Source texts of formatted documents
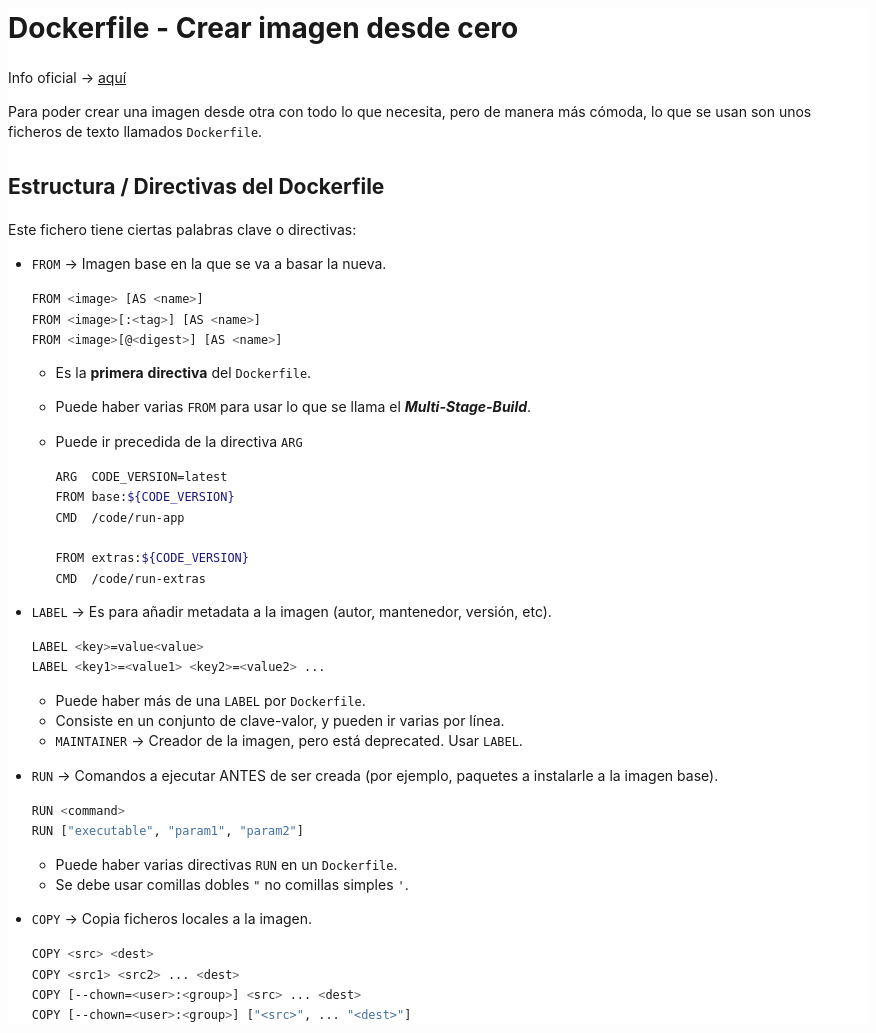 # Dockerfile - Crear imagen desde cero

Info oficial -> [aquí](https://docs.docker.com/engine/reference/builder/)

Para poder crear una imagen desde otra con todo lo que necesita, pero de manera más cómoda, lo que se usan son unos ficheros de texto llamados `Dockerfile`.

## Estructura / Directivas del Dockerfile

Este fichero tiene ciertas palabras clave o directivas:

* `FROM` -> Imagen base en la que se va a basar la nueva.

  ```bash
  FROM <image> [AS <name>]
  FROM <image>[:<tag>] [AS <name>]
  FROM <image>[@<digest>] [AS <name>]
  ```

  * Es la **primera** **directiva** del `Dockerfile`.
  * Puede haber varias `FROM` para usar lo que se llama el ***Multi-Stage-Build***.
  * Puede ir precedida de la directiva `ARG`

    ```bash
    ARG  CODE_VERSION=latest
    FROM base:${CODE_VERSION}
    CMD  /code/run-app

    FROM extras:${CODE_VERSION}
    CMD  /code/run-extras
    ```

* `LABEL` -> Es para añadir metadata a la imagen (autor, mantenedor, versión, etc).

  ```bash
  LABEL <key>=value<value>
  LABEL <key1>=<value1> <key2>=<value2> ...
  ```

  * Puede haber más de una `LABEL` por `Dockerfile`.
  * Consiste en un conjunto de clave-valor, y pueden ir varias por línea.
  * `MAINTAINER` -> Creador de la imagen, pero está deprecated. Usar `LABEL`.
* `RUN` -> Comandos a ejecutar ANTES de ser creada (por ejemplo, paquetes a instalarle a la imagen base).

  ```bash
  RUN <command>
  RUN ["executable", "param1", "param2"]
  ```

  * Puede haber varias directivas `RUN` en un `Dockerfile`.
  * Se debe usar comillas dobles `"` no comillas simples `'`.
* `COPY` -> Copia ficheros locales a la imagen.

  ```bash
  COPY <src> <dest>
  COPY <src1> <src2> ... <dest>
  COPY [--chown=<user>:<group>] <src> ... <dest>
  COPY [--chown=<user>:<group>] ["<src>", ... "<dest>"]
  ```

--

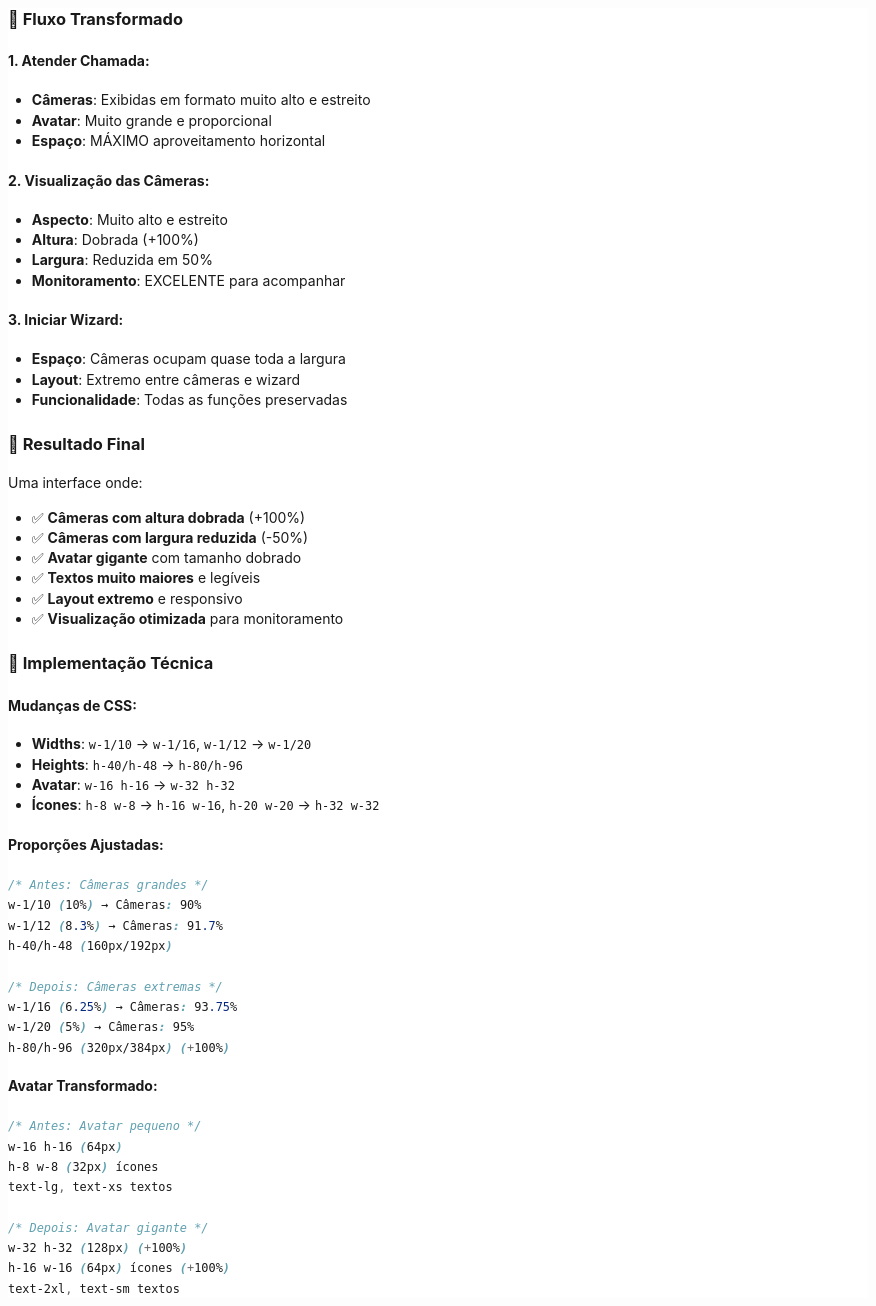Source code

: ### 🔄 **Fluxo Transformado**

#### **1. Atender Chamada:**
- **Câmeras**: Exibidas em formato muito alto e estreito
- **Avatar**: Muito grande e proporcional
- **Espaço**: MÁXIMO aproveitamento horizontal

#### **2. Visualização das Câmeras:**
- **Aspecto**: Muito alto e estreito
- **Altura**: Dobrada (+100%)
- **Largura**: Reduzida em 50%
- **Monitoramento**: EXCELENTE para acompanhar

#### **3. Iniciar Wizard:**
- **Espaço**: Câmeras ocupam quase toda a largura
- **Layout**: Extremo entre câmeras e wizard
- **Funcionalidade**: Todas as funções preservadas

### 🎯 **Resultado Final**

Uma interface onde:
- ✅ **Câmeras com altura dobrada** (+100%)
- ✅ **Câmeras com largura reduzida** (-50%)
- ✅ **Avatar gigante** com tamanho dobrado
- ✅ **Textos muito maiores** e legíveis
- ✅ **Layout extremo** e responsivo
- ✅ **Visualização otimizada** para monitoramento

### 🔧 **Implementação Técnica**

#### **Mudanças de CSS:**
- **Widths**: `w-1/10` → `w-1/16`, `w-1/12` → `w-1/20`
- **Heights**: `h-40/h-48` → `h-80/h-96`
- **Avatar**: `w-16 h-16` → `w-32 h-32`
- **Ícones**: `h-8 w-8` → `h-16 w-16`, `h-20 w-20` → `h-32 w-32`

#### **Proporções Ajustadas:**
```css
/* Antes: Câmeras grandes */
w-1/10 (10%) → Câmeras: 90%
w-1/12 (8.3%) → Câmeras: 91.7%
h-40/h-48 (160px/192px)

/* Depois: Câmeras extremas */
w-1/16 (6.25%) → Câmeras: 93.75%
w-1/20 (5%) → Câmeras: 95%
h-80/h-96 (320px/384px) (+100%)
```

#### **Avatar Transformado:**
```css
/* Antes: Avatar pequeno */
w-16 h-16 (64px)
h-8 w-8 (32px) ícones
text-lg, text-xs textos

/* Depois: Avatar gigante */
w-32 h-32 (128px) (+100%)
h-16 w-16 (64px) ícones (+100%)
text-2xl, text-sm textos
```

* * *

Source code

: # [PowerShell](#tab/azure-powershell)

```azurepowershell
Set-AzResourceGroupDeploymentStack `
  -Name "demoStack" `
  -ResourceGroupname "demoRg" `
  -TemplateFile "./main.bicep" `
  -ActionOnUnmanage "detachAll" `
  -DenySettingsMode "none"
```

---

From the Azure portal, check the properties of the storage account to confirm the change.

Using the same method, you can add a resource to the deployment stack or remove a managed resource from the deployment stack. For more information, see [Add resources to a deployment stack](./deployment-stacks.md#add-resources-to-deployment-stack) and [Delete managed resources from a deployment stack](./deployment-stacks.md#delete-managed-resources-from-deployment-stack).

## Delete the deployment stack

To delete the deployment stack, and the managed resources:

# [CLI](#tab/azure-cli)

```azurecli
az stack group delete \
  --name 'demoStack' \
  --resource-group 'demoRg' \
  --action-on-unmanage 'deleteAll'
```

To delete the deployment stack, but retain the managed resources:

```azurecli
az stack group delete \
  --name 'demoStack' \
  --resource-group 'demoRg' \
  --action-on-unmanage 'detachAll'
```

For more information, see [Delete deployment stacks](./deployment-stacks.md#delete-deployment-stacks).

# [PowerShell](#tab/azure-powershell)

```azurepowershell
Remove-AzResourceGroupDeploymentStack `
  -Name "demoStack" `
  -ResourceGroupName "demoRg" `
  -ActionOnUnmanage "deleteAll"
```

__Exercise aim__
Which part of the entries opens with the line containing "# Dockerfile - Crear imagen desde cero" and closes with the line containing "## Estructura / Directivas del Dockerfile"? Output that part exactly, ends included, pictures excluded.

__Output for this task__
 # Dockerfile - Crear imagen desde cero

Info oficial -> [aquí](https://docs.docker.com/engine/reference/builder/)

Para poder crear una imagen desde otra con todo lo que necesita, pero de manera más cómoda, lo que se usan son unos ficheros de texto llamados `Dockerfile`.

## Estructura / Directivas del Dockerfile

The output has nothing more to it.